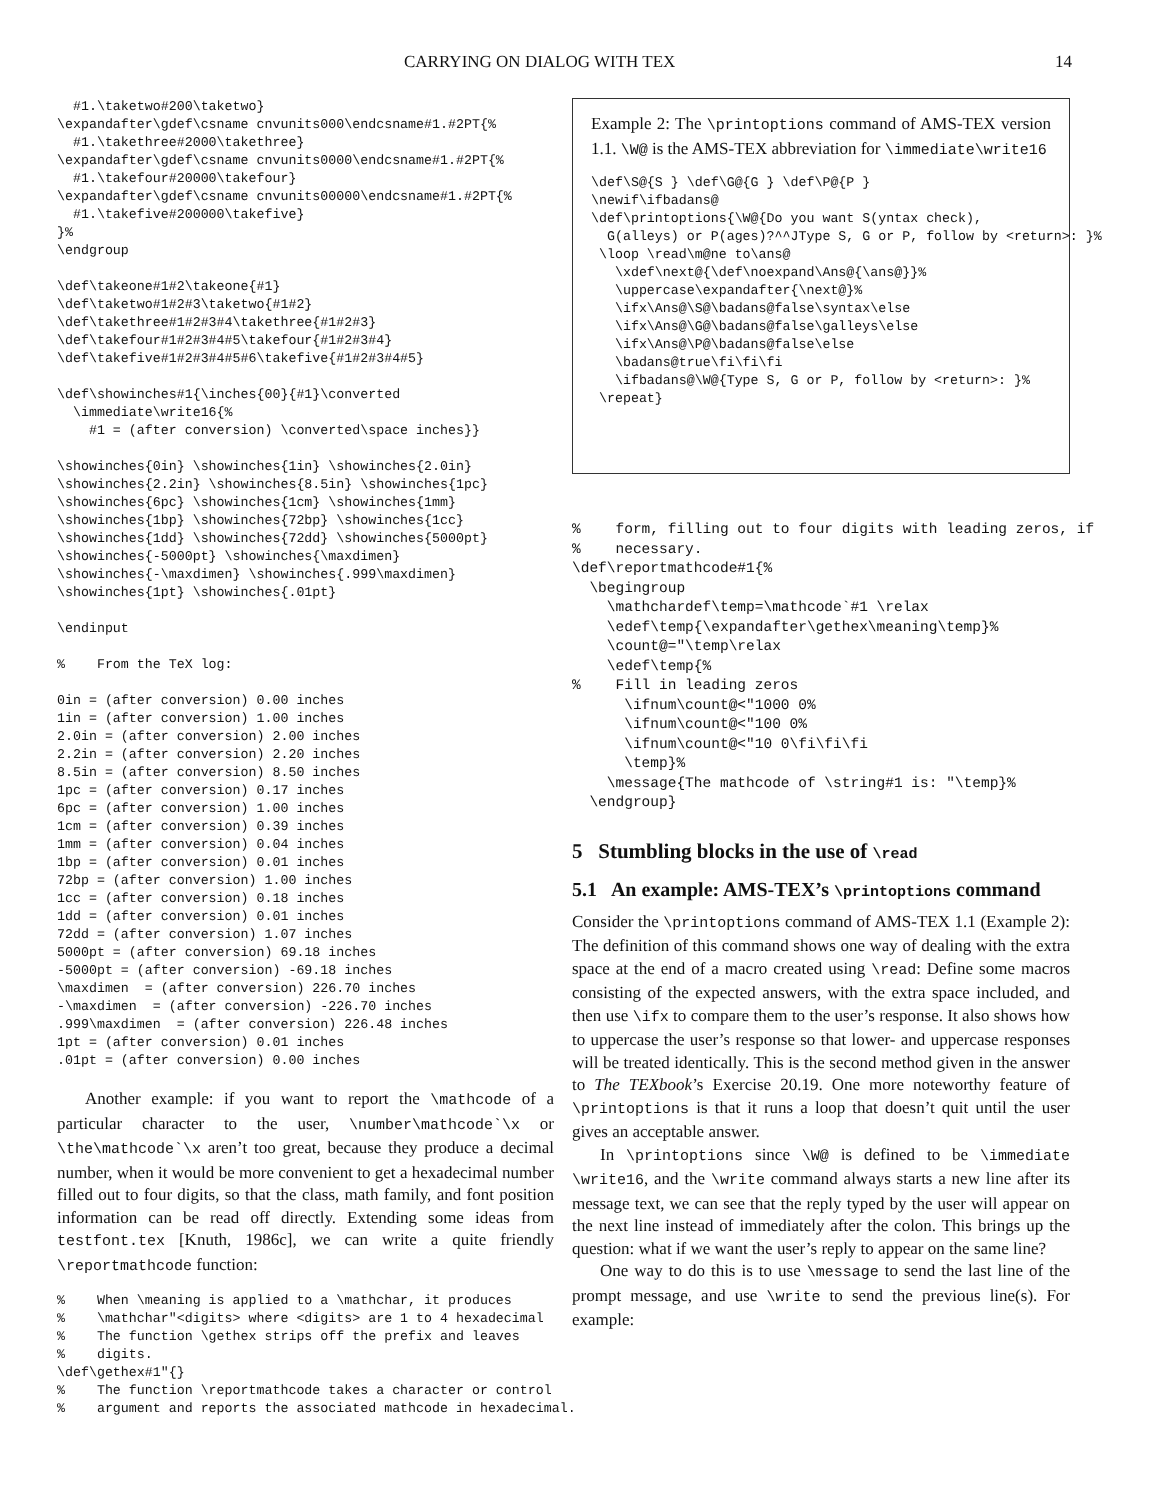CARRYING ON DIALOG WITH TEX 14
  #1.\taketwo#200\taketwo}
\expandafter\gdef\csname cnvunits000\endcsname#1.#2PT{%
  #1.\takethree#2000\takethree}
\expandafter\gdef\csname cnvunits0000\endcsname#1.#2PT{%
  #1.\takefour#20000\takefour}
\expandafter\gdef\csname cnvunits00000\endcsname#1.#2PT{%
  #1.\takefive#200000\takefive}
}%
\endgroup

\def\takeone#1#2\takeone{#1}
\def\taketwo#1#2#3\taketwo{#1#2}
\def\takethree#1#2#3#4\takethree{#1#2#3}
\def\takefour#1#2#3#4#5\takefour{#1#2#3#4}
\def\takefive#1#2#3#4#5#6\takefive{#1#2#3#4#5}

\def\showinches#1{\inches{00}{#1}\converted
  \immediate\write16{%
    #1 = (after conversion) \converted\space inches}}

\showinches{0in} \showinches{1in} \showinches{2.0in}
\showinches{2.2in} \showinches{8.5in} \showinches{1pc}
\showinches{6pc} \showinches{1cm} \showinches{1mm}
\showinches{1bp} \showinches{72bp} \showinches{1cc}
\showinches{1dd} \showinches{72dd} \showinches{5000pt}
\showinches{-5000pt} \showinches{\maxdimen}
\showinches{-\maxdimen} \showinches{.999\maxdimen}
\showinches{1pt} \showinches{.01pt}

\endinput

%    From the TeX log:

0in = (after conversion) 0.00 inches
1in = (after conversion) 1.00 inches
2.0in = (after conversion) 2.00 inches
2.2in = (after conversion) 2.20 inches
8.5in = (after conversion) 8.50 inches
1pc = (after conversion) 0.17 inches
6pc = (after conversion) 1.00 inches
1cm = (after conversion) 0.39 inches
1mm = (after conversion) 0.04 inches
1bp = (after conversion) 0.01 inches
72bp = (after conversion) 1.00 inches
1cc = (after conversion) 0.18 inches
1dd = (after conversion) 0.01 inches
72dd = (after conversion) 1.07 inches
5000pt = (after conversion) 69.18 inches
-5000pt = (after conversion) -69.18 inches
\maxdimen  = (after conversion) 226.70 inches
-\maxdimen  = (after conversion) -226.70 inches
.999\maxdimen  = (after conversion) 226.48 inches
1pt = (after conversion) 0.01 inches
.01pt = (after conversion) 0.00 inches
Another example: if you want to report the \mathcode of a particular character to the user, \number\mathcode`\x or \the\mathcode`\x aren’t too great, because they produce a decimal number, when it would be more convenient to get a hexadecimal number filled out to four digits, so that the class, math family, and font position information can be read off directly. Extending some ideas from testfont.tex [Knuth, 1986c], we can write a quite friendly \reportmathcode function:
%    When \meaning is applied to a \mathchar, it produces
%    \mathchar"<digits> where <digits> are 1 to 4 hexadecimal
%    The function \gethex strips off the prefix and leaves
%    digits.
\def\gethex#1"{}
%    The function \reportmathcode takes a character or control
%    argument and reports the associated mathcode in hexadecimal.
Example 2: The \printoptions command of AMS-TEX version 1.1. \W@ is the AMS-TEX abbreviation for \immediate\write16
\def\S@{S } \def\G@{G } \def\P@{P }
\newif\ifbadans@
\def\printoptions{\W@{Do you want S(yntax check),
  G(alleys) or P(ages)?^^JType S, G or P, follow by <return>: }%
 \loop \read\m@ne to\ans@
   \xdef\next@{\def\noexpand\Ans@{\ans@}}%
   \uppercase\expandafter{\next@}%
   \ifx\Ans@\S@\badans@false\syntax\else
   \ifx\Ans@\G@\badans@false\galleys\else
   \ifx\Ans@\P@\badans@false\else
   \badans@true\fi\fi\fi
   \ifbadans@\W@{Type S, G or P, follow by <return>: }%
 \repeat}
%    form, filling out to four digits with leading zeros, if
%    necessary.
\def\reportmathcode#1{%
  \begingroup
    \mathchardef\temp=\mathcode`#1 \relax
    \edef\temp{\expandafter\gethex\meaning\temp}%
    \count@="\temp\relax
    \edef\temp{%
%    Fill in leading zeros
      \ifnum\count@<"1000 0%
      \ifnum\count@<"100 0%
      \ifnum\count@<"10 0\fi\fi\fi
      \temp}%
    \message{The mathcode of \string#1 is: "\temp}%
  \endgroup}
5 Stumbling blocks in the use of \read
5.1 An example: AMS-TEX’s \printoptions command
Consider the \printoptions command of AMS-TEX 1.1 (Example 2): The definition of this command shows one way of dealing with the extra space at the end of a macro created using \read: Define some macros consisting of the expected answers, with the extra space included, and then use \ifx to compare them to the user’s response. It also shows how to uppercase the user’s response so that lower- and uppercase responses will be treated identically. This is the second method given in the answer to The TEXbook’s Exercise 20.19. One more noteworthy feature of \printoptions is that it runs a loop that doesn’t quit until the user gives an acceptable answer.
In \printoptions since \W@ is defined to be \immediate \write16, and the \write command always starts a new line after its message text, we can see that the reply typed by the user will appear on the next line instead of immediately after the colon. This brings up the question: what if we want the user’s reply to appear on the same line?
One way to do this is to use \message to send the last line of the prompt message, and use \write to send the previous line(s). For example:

◆ ◆ ◆ ◆ ◆ ◆ ◆

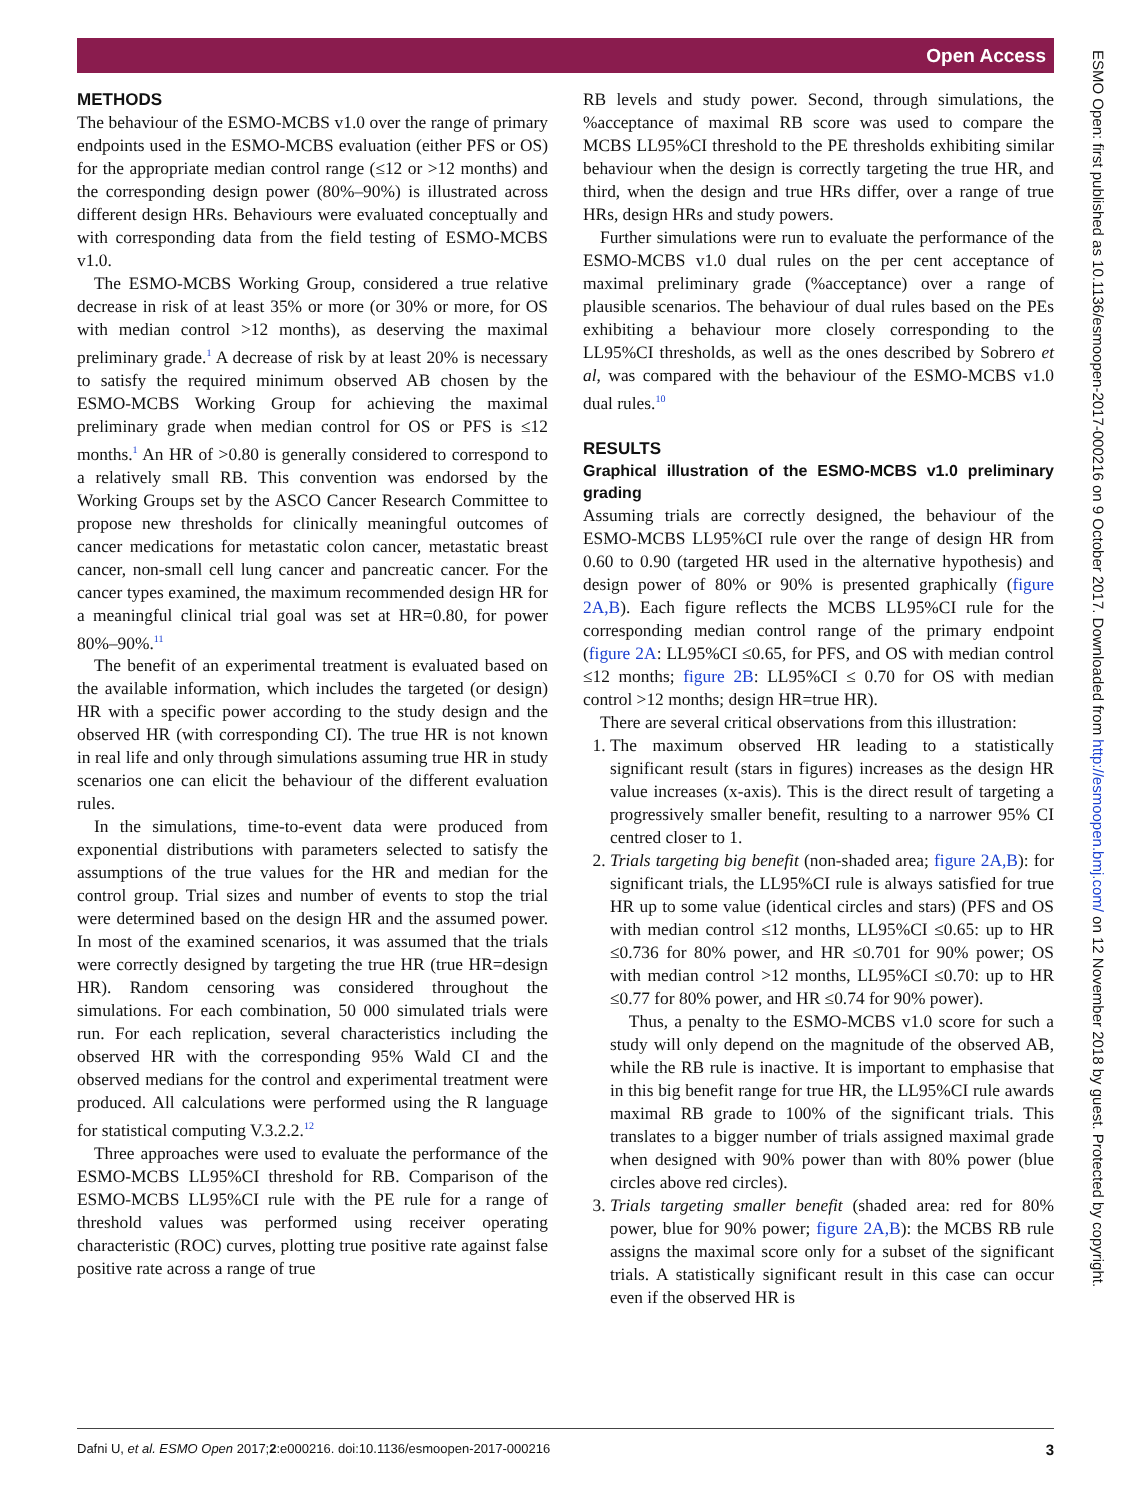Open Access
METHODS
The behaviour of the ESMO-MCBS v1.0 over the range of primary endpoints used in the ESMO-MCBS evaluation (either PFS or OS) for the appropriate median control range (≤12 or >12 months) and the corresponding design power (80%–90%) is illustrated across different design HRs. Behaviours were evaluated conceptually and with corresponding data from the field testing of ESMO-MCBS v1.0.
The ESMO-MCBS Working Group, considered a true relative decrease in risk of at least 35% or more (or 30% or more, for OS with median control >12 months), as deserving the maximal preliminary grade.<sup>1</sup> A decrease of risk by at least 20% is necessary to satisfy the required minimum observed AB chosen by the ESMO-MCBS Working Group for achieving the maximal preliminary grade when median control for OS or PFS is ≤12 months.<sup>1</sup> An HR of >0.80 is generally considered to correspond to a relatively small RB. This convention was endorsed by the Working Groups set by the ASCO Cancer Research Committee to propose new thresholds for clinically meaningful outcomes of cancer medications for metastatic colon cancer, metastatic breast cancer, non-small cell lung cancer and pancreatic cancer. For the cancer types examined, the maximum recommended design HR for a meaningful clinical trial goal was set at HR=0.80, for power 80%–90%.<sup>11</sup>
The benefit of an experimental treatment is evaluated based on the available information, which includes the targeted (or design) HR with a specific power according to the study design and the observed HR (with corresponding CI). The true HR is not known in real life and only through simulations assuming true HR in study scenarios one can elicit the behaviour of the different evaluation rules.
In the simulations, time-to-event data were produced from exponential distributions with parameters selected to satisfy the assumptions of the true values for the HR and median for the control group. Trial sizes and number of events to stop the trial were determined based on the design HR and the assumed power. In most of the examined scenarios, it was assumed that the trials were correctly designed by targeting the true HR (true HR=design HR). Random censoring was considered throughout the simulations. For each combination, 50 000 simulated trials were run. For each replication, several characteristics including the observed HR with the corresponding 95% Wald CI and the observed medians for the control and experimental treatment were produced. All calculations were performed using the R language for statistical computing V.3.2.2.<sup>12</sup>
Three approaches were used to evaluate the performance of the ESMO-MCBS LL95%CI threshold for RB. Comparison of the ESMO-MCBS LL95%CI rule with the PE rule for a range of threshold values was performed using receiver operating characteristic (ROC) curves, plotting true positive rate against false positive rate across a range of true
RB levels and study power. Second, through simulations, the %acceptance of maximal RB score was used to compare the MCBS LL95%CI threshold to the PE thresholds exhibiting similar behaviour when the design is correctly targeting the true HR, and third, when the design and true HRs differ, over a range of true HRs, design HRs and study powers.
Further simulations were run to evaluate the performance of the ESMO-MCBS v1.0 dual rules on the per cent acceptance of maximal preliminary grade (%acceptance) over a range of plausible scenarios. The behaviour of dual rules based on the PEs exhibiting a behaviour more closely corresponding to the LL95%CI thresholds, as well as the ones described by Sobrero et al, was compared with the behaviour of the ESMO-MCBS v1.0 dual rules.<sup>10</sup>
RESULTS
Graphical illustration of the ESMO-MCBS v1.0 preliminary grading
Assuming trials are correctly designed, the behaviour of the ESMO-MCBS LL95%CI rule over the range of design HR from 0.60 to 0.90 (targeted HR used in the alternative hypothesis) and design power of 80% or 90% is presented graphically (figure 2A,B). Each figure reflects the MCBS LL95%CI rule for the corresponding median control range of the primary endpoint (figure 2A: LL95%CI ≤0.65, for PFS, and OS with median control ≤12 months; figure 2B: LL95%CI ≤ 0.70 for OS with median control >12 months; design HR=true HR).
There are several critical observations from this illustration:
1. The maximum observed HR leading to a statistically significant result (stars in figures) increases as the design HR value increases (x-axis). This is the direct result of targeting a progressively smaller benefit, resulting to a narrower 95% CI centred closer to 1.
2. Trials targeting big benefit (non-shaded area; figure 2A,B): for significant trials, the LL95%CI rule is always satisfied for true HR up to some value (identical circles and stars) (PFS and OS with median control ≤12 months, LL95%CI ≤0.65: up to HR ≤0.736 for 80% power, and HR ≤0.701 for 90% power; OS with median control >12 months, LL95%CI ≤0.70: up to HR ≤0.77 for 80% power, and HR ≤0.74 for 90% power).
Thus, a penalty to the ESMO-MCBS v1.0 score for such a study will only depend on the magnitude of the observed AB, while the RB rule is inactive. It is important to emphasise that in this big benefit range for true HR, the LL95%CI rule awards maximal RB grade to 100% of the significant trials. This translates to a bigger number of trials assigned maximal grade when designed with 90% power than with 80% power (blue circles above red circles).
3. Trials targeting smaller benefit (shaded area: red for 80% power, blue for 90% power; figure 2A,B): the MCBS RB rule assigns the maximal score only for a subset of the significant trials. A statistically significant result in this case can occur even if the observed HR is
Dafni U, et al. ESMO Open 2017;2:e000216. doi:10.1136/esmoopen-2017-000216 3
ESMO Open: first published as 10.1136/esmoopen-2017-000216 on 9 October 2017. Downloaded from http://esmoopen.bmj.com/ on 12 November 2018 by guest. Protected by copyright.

◆ ◆ ◆ ◆ ◆ ◆ ◆

Exercise requirements: Within the entries, count the lines containing the string "esmoopen" and state nothing but the result.

Output of the exercise: 2